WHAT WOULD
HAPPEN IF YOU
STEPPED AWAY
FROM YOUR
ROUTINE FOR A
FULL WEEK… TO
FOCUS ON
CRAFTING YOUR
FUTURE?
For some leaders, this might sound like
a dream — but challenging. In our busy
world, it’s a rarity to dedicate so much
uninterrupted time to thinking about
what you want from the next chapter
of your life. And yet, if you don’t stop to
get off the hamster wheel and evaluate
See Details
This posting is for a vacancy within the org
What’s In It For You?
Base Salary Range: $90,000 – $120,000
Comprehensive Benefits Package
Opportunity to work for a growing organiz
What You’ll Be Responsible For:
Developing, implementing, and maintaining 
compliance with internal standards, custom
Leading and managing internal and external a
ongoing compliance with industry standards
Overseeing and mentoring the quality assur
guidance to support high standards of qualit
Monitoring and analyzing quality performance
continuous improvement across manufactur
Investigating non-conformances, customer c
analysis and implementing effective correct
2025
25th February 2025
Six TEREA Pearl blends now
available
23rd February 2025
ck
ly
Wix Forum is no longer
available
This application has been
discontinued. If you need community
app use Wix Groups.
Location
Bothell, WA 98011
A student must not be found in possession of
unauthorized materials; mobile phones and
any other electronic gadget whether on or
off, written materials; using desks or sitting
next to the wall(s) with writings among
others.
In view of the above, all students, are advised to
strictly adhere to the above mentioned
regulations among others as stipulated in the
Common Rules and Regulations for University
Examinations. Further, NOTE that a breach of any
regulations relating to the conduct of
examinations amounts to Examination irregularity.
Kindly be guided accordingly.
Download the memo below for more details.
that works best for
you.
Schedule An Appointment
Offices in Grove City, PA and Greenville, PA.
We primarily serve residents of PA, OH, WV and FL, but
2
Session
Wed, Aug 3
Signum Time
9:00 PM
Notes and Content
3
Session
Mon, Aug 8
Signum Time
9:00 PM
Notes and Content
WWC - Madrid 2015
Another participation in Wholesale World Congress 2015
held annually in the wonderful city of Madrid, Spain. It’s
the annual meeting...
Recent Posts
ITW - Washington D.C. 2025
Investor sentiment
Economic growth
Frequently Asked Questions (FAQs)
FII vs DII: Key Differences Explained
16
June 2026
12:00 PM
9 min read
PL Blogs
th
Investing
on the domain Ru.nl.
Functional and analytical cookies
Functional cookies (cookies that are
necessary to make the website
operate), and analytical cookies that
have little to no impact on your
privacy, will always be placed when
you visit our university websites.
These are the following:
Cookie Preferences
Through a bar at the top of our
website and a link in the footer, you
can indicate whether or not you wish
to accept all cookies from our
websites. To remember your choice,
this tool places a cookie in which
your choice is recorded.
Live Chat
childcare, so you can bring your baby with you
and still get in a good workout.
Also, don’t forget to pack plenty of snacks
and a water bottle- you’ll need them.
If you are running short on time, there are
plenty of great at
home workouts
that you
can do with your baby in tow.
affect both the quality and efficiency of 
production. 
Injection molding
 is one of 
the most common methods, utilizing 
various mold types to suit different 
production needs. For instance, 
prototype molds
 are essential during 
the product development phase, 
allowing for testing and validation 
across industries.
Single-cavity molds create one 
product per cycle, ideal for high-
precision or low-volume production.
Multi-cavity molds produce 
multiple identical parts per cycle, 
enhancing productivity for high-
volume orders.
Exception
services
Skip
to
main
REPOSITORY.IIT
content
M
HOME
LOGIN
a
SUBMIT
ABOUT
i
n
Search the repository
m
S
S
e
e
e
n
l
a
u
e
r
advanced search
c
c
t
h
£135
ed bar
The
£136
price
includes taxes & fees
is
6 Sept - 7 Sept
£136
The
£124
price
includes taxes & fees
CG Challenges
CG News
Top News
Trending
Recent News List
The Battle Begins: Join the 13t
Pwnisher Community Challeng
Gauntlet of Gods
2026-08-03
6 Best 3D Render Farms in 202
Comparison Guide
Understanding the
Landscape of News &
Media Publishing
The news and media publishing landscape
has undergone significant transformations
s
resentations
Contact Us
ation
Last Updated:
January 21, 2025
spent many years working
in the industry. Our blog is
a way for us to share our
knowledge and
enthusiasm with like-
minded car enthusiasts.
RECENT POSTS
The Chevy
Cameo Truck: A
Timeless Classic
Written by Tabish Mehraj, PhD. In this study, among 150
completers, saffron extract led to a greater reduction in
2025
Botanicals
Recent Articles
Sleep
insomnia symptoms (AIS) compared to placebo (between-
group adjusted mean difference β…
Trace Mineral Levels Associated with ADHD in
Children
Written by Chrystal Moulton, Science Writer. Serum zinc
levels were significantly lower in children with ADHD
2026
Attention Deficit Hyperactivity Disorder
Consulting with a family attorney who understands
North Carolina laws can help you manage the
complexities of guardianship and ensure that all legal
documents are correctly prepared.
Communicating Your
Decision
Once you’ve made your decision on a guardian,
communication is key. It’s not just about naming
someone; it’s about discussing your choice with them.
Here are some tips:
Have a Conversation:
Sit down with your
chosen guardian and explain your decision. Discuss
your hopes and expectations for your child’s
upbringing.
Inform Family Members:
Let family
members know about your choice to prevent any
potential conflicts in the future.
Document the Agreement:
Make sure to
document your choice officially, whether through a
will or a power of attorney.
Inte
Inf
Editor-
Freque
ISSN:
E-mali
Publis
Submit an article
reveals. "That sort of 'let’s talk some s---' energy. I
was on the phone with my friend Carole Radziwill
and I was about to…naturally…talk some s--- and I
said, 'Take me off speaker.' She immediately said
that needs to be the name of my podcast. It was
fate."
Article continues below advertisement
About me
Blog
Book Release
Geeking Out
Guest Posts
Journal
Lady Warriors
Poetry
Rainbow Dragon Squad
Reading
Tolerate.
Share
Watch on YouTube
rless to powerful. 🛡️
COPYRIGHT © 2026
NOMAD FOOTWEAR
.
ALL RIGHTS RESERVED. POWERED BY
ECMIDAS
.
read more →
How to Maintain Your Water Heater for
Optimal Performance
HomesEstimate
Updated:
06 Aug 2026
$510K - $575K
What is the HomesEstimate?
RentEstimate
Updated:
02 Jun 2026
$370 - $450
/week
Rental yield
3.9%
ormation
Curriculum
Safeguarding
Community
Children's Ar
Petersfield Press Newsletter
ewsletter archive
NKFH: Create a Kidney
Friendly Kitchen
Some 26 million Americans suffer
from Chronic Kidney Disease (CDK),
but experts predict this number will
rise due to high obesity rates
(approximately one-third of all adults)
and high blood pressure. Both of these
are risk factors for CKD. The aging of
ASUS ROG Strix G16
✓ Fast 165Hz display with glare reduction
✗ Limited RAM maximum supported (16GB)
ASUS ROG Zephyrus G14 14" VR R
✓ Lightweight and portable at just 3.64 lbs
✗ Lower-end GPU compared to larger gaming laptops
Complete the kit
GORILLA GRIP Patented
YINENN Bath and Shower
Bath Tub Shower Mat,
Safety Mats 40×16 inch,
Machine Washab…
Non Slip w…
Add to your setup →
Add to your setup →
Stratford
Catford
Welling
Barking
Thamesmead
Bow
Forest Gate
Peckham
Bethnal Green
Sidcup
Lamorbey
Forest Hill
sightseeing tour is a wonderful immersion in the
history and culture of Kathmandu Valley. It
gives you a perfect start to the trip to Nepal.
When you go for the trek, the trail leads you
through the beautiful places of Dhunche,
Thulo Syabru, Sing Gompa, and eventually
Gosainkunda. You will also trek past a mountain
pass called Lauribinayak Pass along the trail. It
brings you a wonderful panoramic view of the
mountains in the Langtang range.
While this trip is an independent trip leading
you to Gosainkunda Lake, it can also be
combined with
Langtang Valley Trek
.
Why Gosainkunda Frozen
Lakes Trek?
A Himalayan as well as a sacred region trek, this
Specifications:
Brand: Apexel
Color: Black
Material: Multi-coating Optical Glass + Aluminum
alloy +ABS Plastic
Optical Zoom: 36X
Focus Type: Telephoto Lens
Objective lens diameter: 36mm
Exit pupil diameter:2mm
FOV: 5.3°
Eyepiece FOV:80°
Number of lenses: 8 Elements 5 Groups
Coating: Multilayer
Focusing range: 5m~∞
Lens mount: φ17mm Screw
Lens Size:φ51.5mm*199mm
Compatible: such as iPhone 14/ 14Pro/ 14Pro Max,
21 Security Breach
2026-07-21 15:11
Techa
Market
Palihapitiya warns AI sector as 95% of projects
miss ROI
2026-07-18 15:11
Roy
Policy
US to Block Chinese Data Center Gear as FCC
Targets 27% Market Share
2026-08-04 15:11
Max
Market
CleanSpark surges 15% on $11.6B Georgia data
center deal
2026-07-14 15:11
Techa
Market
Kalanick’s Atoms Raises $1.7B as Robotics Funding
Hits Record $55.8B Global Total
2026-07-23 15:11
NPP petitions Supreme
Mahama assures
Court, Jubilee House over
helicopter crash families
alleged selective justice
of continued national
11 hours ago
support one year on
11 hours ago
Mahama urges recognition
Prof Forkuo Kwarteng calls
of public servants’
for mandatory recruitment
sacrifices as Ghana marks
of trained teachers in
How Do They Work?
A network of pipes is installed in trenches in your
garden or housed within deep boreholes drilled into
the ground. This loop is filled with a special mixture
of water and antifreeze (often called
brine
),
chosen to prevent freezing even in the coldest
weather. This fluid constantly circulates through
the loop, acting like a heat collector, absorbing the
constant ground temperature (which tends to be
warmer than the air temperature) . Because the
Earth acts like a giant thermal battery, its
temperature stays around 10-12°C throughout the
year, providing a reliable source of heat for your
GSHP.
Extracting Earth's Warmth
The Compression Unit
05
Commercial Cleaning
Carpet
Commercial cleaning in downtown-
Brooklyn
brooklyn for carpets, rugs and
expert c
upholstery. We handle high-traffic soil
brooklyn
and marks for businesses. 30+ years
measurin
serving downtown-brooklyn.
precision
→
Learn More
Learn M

### Job item
Above are the entries. Output exactly the lines beginning with the line that has "sightseeing tour is" and ending with the line that has "While this trip".

### Your solution
sightseeing tour is a wonderful immersion in the
history and culture of Kathmandu Valley. It
gives you a perfect start to the trip to Nepal.
When you go for the trek, the trail leads you
through the beautiful places of Dhunche,
Thulo Syabru, Sing Gompa, and eventually
Gosainkunda. You will also trek past a mountain
pass called Lauribinayak Pass along the trail. It
brings you a wonderful panoramic view of the
mountains in the Langtang range.
While this trip is an independent trip leading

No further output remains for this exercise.